While Cryovac is working to satisfy the growing consumer demand for a fresher, longer lasting product, Steakhouse Elite is responding to another prominent desire of those purchasing beef. For Freeborn, his company’s success is based on satisfying customers by giving them a product that is worth every penny they spend on it.
Steakhouse Elite specializes in American Kobe-Crafted beef, a high end product that outshines its competitors in the meat case in both taste and texture. “American Kobe-style beef has a unique texture and flavor that just can’t be matched,” said Freeborn. “People try to build a better burger by adding toppings and sauces. We made the burger itself better.”
Freeborn argues that grocery shoppers today are willing to spend a little more on beef if his company offers them something that they feel merits the cost. “It is bringing a lifestyle upgrade along with it,” Freeborn said about Steakhouse Elite’s Kobe-style beef. “People are buying into a better way of life for a few bucks. People like that.”

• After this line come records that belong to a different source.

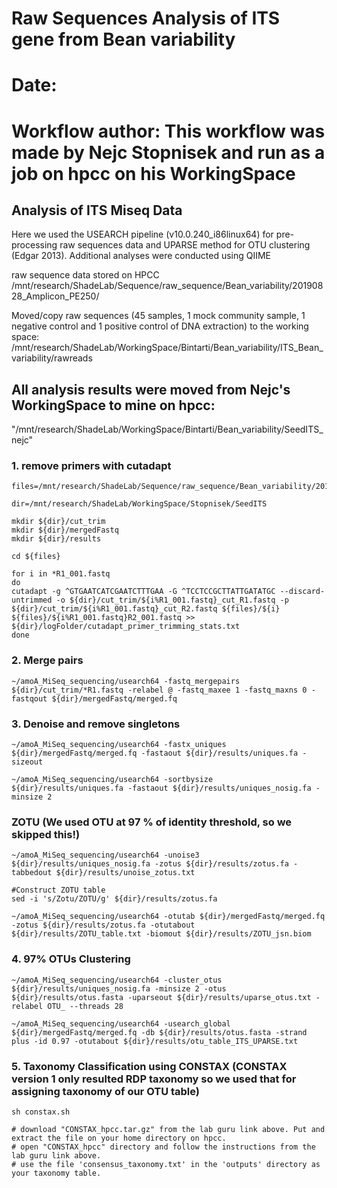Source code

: # Raw Sequences Analysis of ITS gene from Bean variability
# Date: 
# Workflow author: This workflow was made  by Nejc Stopnisek and run as a job on hpcc on his WorkingSpace

## Analysis of ITS Miseq Data
Here we used the USEARCH pipeline (v10.0.240_i86linux64) for pre-processing raw sequences data and UPARSE method for OTU clustering (Edgar 2013). Additional analyses were conducted using QIIME

raw sequence data stored on HPCC
/mnt/research/ShadeLab/Sequence/raw_sequence/Bean_variability/20190828_Amplicon_PE250/

Moved/copy raw sequences (45 samples, 1 mock community sample, 1 negative control and 1 positive control of DNA extraction) to the working space:
/mnt/research/ShadeLab/WorkingSpace/Bintarti/Bean_variability/ITS_Bean_variability/rawreads

## All analysis results were moved from Nejc's WorkingSpace to mine on hpcc: 
"/mnt/research/ShadeLab/WorkingSpace/Bintarti/Bean_variability/SeedITS_nejc"

### 1. remove primers with cutadapt

```
files=/mnt/research/ShadeLab/Sequence/raw_sequence/Bean_variability/20190828_Amplicon_PE250_renamed

dir=/mnt/research/ShadeLab/WorkingSpace/Stopnisek/SeedITS

mkdir ${dir}/cut_trim
mkdir ${dir}/mergedFastq
mkdir ${dir}/results 

cd ${files}

for i in *R1_001.fastq
do
cutadapt -g ^GTGAATCATCGAATCTTTGAA -G ^TCCTCCGCTTATTGATATGC --discard-untrimmed -o ${dir}/cut_trim/${i%R1_001.fastq}_cut_R1.fastq -p ${dir}/cut_trim/${i%R1_001.fastq}_cut_R2.fastq ${files}/${i} ${files}/${i%R1_001.fastq}R2_001.fastq >> ${dir}/logFolder/cutadapt_primer_trimming_stats.txt 
done
```

### 2. Merge pairs

```
~/amoA_MiSeq_sequencing/usearch64 -fastq_mergepairs ${dir}/cut_trim/*R1.fastq -relabel @ -fastq_maxee 1 -fastq_maxns 0 -fastqout ${dir}/mergedFastq/merged.fq

```

### 3. Denoise and remove singletons

```
~/amoA_MiSeq_sequencing/usearch64 -fastx_uniques ${dir}/mergedFastq/merged.fq -fastaout ${dir}/results/uniques.fa -sizeout

~/amoA_MiSeq_sequencing/usearch64 -sortbysize ${dir}/results/uniques.fa -fastaout ${dir}/results/uniques_nosig.fa -minsize 2
```

### ZOTU (We used OTU at 97 % of identity threshold, so we skipped this!)
```
~/amoA_MiSeq_sequencing/usearch64 -unoise3 ${dir}/results/uniques_nosig.fa -zotus ${dir}/results/zotus.fa -tabbedout ${dir}/results/unoise_zotus.txt 

#Construct ZOTU table
sed -i 's/Zotu/ZOTU/g' ${dir}/results/zotus.fa

~/amoA_MiSeq_sequencing/usearch64 -otutab ${dir}/mergedFastq/merged.fq -zotus ${dir}/results/zotus.fa -otutabout ${dir}/results/ZOTU_table.txt -biomout ${dir}/results/ZOTU_jsn.biom 
```

### 4. 97% OTUs Clustering
```
~/amoA_MiSeq_sequencing/usearch64 -cluster_otus ${dir}/results/uniques_nosig.fa -minsize 2 -otus ${dir}/results/otus.fasta -uparseout ${dir}/results/uparse_otus.txt -relabel OTU_ --threads 28

~/amoA_MiSeq_sequencing/usearch64 -usearch_global ${dir}/mergedFastq/merged.fq -db ${dir}/results/otus.fasta -strand plus -id 0.97 -otutabout ${dir}/results/otu_table_ITS_UPARSE.txt
```

### 5. Taxonomy Classification using CONSTAX (CONSTAX version 1 only resulted RDP taxonomy so we used that for assigning taxonomy of our OTU table)
```
sh constax.sh

# download "CONSTAX_hpcc.tar.gz" from the lab guru link above. Put and extract the file on your home directory on hpcc.
# open "CONSTAX_hpcc" directory and follow the instructions from the lab guru link above.
# use the file 'consensus_taxonomy.txt' in the 'outputs' directory as your taxonomy table.
```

Still, regardless of what retailers and beef suppliers do to reach out to consumers, it is inevitable that for the time being some will eschew high priced red meat for less expensive protein options. According to Freeborn, there is little more that the industry can do to market beef to this group than wait for perceptions to change. “If you used to be able to buy a pork chop for $1.50, and now you see the pork chop for $3, you don’t see value in that,” he said. “It’s going to take a while for consumers to get used to it. It will take a little time for consumers to adjust.”